Getting Started¶

In this tutorial we will take a Kedro project, connect it to Azure ML, and submit a pipeline run to cloud compute. Along the way we will install the plugin, configure a workspace, define a job, and see it running in Azure ML Studio.

Prerequisites¶

Before you begin, make sure you have:

Python 3.11+
An Azure ML workspace with at least one compute cluster
Azure credentials configured (az login)
An Azure ML environment created in your workspace (e.g. my-env@latest)

New to Kedro or Azure ML?

Coming from Azure ML? Kedro is a Python framework for building reproducible data science pipelines. You define nodes (functions) and a catalog (data sources), and Kedro handles execution order and data passing.

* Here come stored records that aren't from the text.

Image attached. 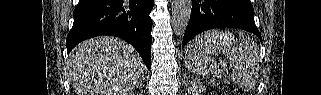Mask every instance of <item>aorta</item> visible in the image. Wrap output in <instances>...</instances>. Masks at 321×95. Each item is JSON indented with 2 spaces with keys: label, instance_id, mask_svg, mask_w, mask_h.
I'll return each mask as SVG.
<instances>
[{
  "label": "aorta",
  "instance_id": "obj_1",
  "mask_svg": "<svg viewBox=\"0 0 321 95\" xmlns=\"http://www.w3.org/2000/svg\"><path fill=\"white\" fill-rule=\"evenodd\" d=\"M192 0H172V26L177 36H182L188 26Z\"/></svg>",
  "mask_w": 321,
  "mask_h": 95
}]
</instances>
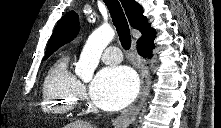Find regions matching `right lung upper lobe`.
<instances>
[{
  "label": "right lung upper lobe",
  "mask_w": 221,
  "mask_h": 128,
  "mask_svg": "<svg viewBox=\"0 0 221 128\" xmlns=\"http://www.w3.org/2000/svg\"><path fill=\"white\" fill-rule=\"evenodd\" d=\"M130 25L142 33L139 41H152L156 35L154 29L148 24L147 18L142 14V7L134 0H120ZM79 22L75 12H68L57 24L50 38L45 55H51L59 47L70 42L78 33Z\"/></svg>",
  "instance_id": "1"
}]
</instances>
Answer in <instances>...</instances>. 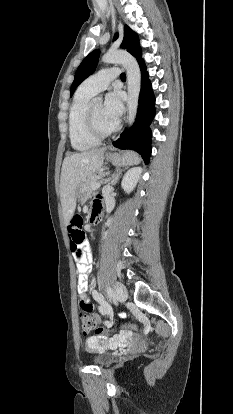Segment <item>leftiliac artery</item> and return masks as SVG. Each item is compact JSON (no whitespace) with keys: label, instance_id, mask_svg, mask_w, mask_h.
Segmentation results:
<instances>
[{"label":"left iliac artery","instance_id":"1","mask_svg":"<svg viewBox=\"0 0 233 414\" xmlns=\"http://www.w3.org/2000/svg\"><path fill=\"white\" fill-rule=\"evenodd\" d=\"M107 295H108V298L111 300L113 295H114L113 290L111 289V287H107Z\"/></svg>","mask_w":233,"mask_h":414}]
</instances>
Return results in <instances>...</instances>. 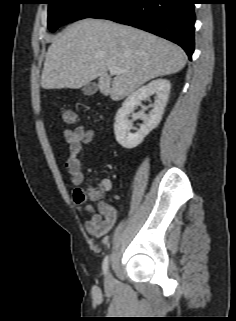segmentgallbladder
Returning a JSON list of instances; mask_svg holds the SVG:
<instances>
[{
  "mask_svg": "<svg viewBox=\"0 0 236 321\" xmlns=\"http://www.w3.org/2000/svg\"><path fill=\"white\" fill-rule=\"evenodd\" d=\"M97 88L98 87L95 82H90L83 87L82 92L84 95L91 96L96 93Z\"/></svg>",
  "mask_w": 236,
  "mask_h": 321,
  "instance_id": "bac80fb5",
  "label": "gallbladder"
}]
</instances>
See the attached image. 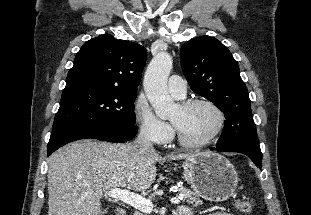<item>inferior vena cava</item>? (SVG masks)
I'll use <instances>...</instances> for the list:
<instances>
[{"label": "inferior vena cava", "mask_w": 311, "mask_h": 215, "mask_svg": "<svg viewBox=\"0 0 311 215\" xmlns=\"http://www.w3.org/2000/svg\"><path fill=\"white\" fill-rule=\"evenodd\" d=\"M152 132L146 128L142 127L139 135L135 141V146L139 150H147V149H153V139H152Z\"/></svg>", "instance_id": "602c4592"}]
</instances>
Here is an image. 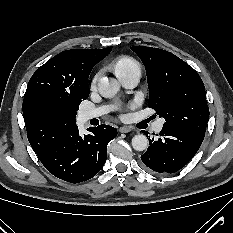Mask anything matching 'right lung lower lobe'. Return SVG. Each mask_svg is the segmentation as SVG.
Here are the masks:
<instances>
[{
	"label": "right lung lower lobe",
	"instance_id": "98d812e1",
	"mask_svg": "<svg viewBox=\"0 0 233 233\" xmlns=\"http://www.w3.org/2000/svg\"><path fill=\"white\" fill-rule=\"evenodd\" d=\"M81 136L77 125L55 137L37 156L54 176L79 183L95 176L104 166L107 145L117 136V130L101 124Z\"/></svg>",
	"mask_w": 233,
	"mask_h": 233
}]
</instances>
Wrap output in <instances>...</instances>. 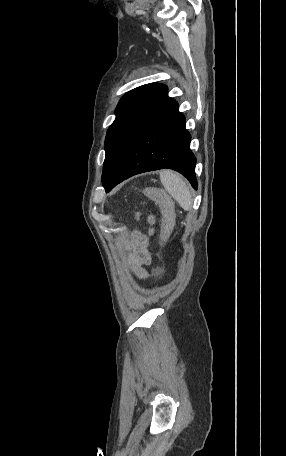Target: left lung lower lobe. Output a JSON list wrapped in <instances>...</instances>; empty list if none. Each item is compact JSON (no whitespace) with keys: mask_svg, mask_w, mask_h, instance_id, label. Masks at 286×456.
Segmentation results:
<instances>
[{"mask_svg":"<svg viewBox=\"0 0 286 456\" xmlns=\"http://www.w3.org/2000/svg\"><path fill=\"white\" fill-rule=\"evenodd\" d=\"M190 140L191 136L185 129V117L174 101L136 137L106 192L133 175L163 168L180 172L197 189L196 158L190 151Z\"/></svg>","mask_w":286,"mask_h":456,"instance_id":"0a47b994","label":"left lung lower lobe"}]
</instances>
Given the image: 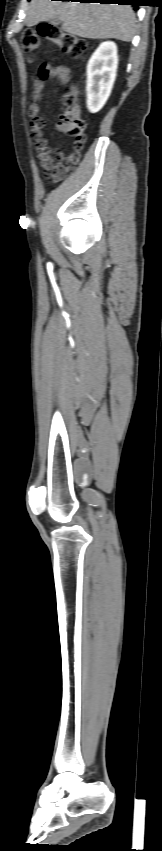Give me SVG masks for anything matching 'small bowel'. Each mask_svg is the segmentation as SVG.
<instances>
[{"instance_id":"obj_1","label":"small bowel","mask_w":162,"mask_h":851,"mask_svg":"<svg viewBox=\"0 0 162 851\" xmlns=\"http://www.w3.org/2000/svg\"><path fill=\"white\" fill-rule=\"evenodd\" d=\"M50 76L57 77L61 83H66L70 78V70L65 65L54 66L50 63H42L39 66L38 77L33 82L29 115L31 117V138L36 149V158L46 174L52 176L61 164L68 161L69 156H66L62 150L49 146L48 140L43 137L45 123L40 117V99L46 87V79ZM56 127L59 131H63L59 122Z\"/></svg>"}]
</instances>
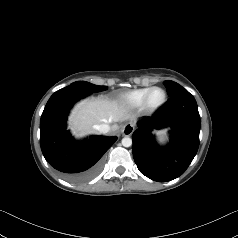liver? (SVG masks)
<instances>
[{
  "instance_id": "6515ba94",
  "label": "liver",
  "mask_w": 238,
  "mask_h": 238,
  "mask_svg": "<svg viewBox=\"0 0 238 238\" xmlns=\"http://www.w3.org/2000/svg\"><path fill=\"white\" fill-rule=\"evenodd\" d=\"M127 119H134L126 107L113 100L88 99L76 104L69 117V128L72 134L77 137L96 132V125L111 124ZM112 131L118 129L117 124L112 125Z\"/></svg>"
}]
</instances>
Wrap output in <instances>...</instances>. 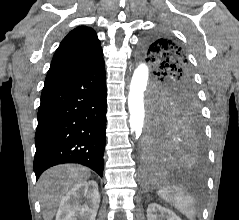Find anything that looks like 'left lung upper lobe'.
I'll return each instance as SVG.
<instances>
[{"mask_svg": "<svg viewBox=\"0 0 239 220\" xmlns=\"http://www.w3.org/2000/svg\"><path fill=\"white\" fill-rule=\"evenodd\" d=\"M141 53L155 65L158 70L155 74L162 81L154 92L153 106L164 112H198L192 67L176 39L162 31L147 34L142 41Z\"/></svg>", "mask_w": 239, "mask_h": 220, "instance_id": "left-lung-upper-lobe-1", "label": "left lung upper lobe"}]
</instances>
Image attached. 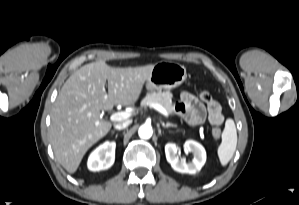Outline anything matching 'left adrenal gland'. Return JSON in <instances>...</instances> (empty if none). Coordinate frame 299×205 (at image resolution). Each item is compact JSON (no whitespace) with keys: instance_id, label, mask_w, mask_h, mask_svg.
I'll use <instances>...</instances> for the list:
<instances>
[{"instance_id":"left-adrenal-gland-1","label":"left adrenal gland","mask_w":299,"mask_h":205,"mask_svg":"<svg viewBox=\"0 0 299 205\" xmlns=\"http://www.w3.org/2000/svg\"><path fill=\"white\" fill-rule=\"evenodd\" d=\"M161 124H162V126L164 127V128H168V127H174V128H176L177 127V125H175V124H172V123H164V122H161Z\"/></svg>"}]
</instances>
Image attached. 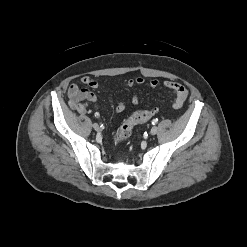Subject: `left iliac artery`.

Coming from Kedro? Azure ML Pipelines let you run pipeline steps on managed cloud compute. You will need an Azure subscription, a workspace, and a compute cluster.

Step 1: Create a Kedro project¶

We will use the spaceflights-pandas starter:

kedro new --starter=spaceflights-pandas

Follow the prompts, then install the project dependencies:

pipuv

cd spaceflights-pandas
pip install -r requirements.txt

cd spaceflights-pandas
uv sync

Step 2: Install the plugin¶

pipuv

pip install kedro-azureml-pipeline

uv add kedro-azureml-pipeline

Let's verify the installation:

kedro azureml --help

You should see output starting with:

Usage: kedro azureml [OPTIONS] COMMAND [ARGS]...

Step 3: Initialize the configuration¶

The plugin ships two hooks (AzureMLLocalRunHook and MlflowAzureMLHook) that are auto-registered via Python entry points. Kedro automatically discovers them when the package is installed.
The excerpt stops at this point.